It's normal for an expectant mother to talk to her baby. Heck, some moms-to-be even sing or play songs for the little one. If you have a particular love of music, for instance, then chances are you want to share that passion with your kid as soon as possible. But can baby actually hear you in utero?
Good news, future moms — your little one is probably hearing you loud and clear after a certain point in development. According to Baby Center, your growing baby can become aware of some sounds, such as the beat of your heart, around week 23 to 27 weeks. (Take a moment to say awww.) And other sounds from you can be understood once your baby is closer to birth. As noted in Parenting, a baby's heart rate can slow down when hearing his mother's voice, and babies may actually recognize their mother's voice at birth.
Of course, hearing things in the womb may not sound exactly the same as noises carried through the air. So the sounds your baby hears in utero may be somewhat muffled, as noted by What to Expect, and loud sounds likely carry more readily than quieter noises. So although your baby may not be aware of elevator music, he may hear your dog barking or the vacuum running.

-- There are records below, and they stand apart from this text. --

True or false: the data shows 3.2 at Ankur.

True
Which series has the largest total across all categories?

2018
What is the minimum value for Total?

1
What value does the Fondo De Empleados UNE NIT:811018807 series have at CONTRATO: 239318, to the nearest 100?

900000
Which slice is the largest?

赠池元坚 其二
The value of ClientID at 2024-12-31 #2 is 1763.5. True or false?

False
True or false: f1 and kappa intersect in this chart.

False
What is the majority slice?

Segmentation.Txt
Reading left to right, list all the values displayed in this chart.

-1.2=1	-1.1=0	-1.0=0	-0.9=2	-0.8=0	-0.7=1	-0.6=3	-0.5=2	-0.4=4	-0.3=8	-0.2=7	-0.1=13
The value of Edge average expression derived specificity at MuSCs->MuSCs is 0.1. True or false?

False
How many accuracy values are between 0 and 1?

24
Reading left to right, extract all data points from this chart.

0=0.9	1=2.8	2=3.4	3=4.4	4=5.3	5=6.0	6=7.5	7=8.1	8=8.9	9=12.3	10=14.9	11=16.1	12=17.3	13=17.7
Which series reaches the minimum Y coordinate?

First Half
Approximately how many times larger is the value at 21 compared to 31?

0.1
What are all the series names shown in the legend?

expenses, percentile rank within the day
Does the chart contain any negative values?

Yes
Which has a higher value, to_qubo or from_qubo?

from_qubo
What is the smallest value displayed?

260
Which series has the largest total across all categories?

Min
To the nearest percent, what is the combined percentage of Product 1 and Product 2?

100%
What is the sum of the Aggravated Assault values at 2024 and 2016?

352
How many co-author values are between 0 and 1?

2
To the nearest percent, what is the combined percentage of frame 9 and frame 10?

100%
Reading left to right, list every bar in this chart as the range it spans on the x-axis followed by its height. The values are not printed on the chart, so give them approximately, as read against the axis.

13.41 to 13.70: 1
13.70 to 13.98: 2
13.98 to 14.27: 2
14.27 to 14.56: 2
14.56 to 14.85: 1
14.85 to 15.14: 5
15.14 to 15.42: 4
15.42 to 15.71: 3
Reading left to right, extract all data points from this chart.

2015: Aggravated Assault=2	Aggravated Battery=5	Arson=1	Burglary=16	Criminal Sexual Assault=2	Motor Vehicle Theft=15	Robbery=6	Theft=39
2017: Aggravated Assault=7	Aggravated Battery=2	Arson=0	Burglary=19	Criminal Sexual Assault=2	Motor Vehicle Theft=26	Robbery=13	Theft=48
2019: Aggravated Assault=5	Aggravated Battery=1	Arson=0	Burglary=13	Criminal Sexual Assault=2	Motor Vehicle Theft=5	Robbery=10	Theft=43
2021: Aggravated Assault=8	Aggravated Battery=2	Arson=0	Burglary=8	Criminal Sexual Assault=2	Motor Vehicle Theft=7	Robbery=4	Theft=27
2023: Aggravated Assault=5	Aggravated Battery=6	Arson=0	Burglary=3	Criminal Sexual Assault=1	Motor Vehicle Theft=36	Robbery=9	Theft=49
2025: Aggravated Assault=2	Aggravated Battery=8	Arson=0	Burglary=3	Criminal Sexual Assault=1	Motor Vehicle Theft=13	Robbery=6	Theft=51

With this information in mind, should you take steps to help your baby's hearing develop before he's born? In some situations it may be a good idea. According to the National Institute for Occupational Safety and Health, very loud noises may still reach your baby in the womb, and potentially damage his hearing. Because you can't put ear protection on your baby at this stage, your best bet is to remove yourself (and your baby) from loud noises whenever possible.
Lastly, what about the idea of playing music for your growing infant? You can feel free to play whatever songs you like on your normal speakers. However, piping orchestral music at your kid will not necessarily make him grow up to be a great composer. According to Baby Center, it's a good idea to play whatever music you regularly enjoy and relax. Whether this is Bach or Britney Spears is up to you. Your baby's music tastes can develop more once he's out in the world.